=== What the task asks ===
Return each line exactly, from the one that has "169 224 8.66" through the end of the entries, both ends included. Pictures do not belong.

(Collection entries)
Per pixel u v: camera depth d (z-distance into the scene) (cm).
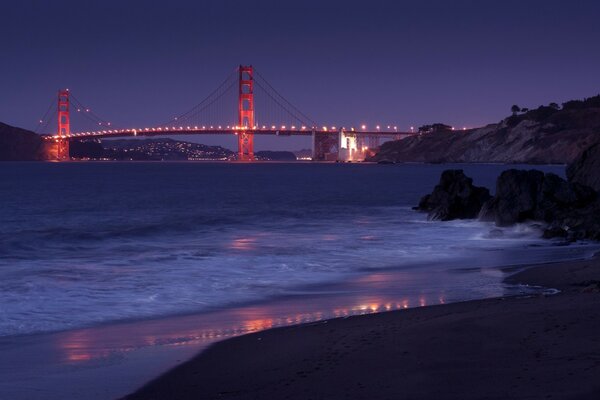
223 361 1044
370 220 3916
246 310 1473
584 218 2984
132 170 17888
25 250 2570
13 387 933
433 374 884
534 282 1748
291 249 2555
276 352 1075
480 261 2238
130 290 1691
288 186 8806
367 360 978
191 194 6925
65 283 1775
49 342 1191
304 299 1595
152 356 1084
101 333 1261
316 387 873
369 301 1552
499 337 1046
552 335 1030
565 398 743
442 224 3541
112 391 914
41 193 6956
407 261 2245
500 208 3212
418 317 1274
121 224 3744
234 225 3656
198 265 2120
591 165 3819
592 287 1516
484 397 779
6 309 1452
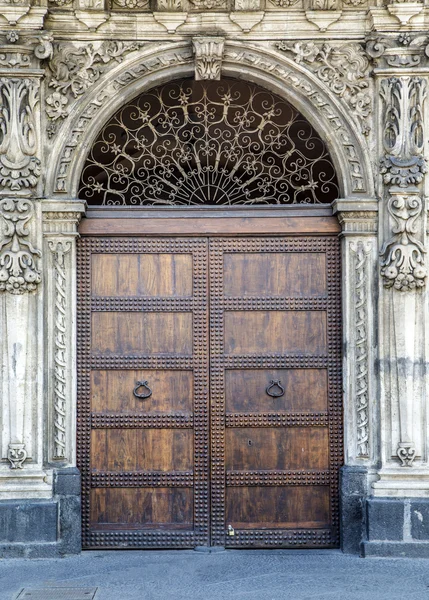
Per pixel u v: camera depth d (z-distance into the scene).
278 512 8.58
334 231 8.64
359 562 8.04
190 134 8.78
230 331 8.67
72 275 8.44
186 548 8.54
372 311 8.45
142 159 8.77
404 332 8.34
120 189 8.78
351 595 7.13
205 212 8.69
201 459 8.59
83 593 7.24
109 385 8.60
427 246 8.35
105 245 8.66
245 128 8.79
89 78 8.48
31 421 8.26
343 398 8.52
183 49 8.53
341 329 8.62
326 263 8.68
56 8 8.45
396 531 8.19
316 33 8.52
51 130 8.43
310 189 8.75
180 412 8.61
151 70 8.52
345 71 8.52
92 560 8.15
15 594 7.22
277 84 8.57
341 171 8.52
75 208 8.39
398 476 8.27
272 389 8.64
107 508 8.55
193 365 8.63
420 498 8.23
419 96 8.39
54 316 8.40
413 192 8.32
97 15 8.43
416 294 8.38
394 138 8.38
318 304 8.67
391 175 8.34
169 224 8.66
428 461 8.30
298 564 8.01
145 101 8.76
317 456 8.59
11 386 8.23
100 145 8.74
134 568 7.92
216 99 8.77
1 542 8.13
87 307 8.62
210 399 8.62
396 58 8.42
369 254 8.45
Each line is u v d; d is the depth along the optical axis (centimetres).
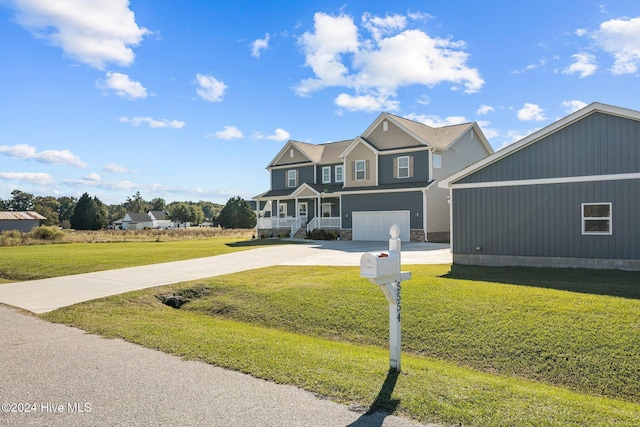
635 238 1263
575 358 639
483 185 1528
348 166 3098
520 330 732
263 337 734
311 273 1380
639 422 411
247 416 405
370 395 457
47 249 2598
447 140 2948
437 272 1322
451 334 757
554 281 1129
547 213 1409
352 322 863
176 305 1132
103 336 720
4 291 1213
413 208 2702
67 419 397
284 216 3731
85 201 7262
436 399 450
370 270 514
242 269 1545
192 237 4097
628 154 1279
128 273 1489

=== Solution for this problem ===
169 224 8.66
428 461 8.30
298 564 8.01
145 101 8.76
317 456 8.59
11 386 8.23
100 145 8.74
134 568 7.92
216 99 8.77
1 542 8.13
87 307 8.62
210 399 8.62
396 58 8.42
369 254 8.45
Each line is u v d; d is the depth along the optical axis (centimetres).
635 238 1263
575 358 639
483 185 1528
348 166 3098
520 330 732
263 337 734
311 273 1380
639 422 411
247 416 405
370 395 457
47 249 2598
447 140 2948
437 272 1322
451 334 757
554 281 1129
547 213 1409
352 322 863
176 305 1132
103 336 720
4 291 1213
413 208 2702
67 419 397
284 216 3731
85 201 7262
436 399 450
370 270 514
242 269 1545
192 237 4097
628 154 1279
128 273 1489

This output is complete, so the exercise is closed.